======== EXCERPTED PASSAGE
# 1980's BMW diesel spotted



## János (Jun 19, 2010)

I saw something similar to this on the freeway this morning:










As you can see from the photo the model is sort of hard to read, so I'm not really sure which model I saw. It had a single prominent tailpipe in the middle of the rear bumper, which produced an eye-catching black cloud.  It was fascinating to see such a rare ancestor to the 335d.

It was also reassuring to see such an old BMW diesel still being driven. I wonder what sort of maintenance bills the owner has... or doesn't have.

Another flashback happened just a few days ago, when I saw a rare 1980's Peugeot 504. The 504 was my first diesel car so I was happy to see one again - it was even the same color as mine.

I'm happy there are so many unusual cars on the road here; it can make an ordinary commute really interesting.


----------



## d geek (Nov 26, 2008)

524td


----------



## F32Fleet (Jul 14, 2010)

Here are two another BMW diesels sold in the US. Very Rare;

Lincoln MKVII









1984 Lincoln Continental


----------



## GB (Apr 3, 2002)

This was also BMW diesel powered: http://www.sustainablescoop.com/2006/09/11/always-a-vixen-at-heart/










And the owner of the e28 524td likely has relatively low running costs....aside from those little things that usually accompany a 20+ yr old vehicle. The 'td' was only available in the US with an automatic, which is one of the few weak points on the e28 in general...the other being the front suspension bushings. But besides that they are nearly bullet-proof. However there are some gray market import (Euro spec) 5-sp 524td's that come up for sale now and then. The e28 was one of the best BMW's IMHO, and although I've never owned the 'td' diesel model, I've had several of the M30 (gas) models. The most recent one was this '86 M535i http://sites.google.com/site/86m535i .
================
======== EXCERPTED DATA
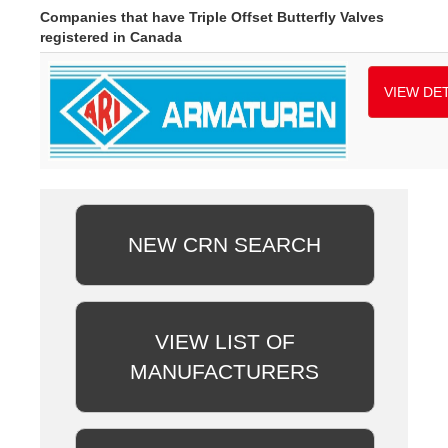
Companies that have Triple Offset Butterfly Valves
registered in Canada
VIEW DET
NEW CRN SEARCH
VIEW LIST OF
MANUFACTURERS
================
▶ _COMPLETE THE FOLLOWING_:
a) Answer these questions using the BMW diesel thread:
(i) Which car was János's first diesel?
(ii) In GB's post, what is the only transmission the 'td' came with in the US?
(iii) What was GB's most recent M30 car?
b) Retype everything in the BMW diesel thread from "I saw something" down to "or doesn't have.".

▶ _ANSWERS BY ITEM_:
a)
(i) A Peugeot 504
(ii) An automatic
(iii) An '86 M535i

b)
I saw something similar to this on the freeway this morning:










As you can see from the photo the model is sort of hard to read, so I'm not really sure which model I saw. It had a single prominent tailpipe in the middle of the rear bumper, which produced an eye-catching black cloud.  It was fascinating to see such a rare ancestor to the 335d.

It was also reassuring to see such an old BMW diesel still being driven. I wonder what sort of maintenance bills the owner has... or doesn't have.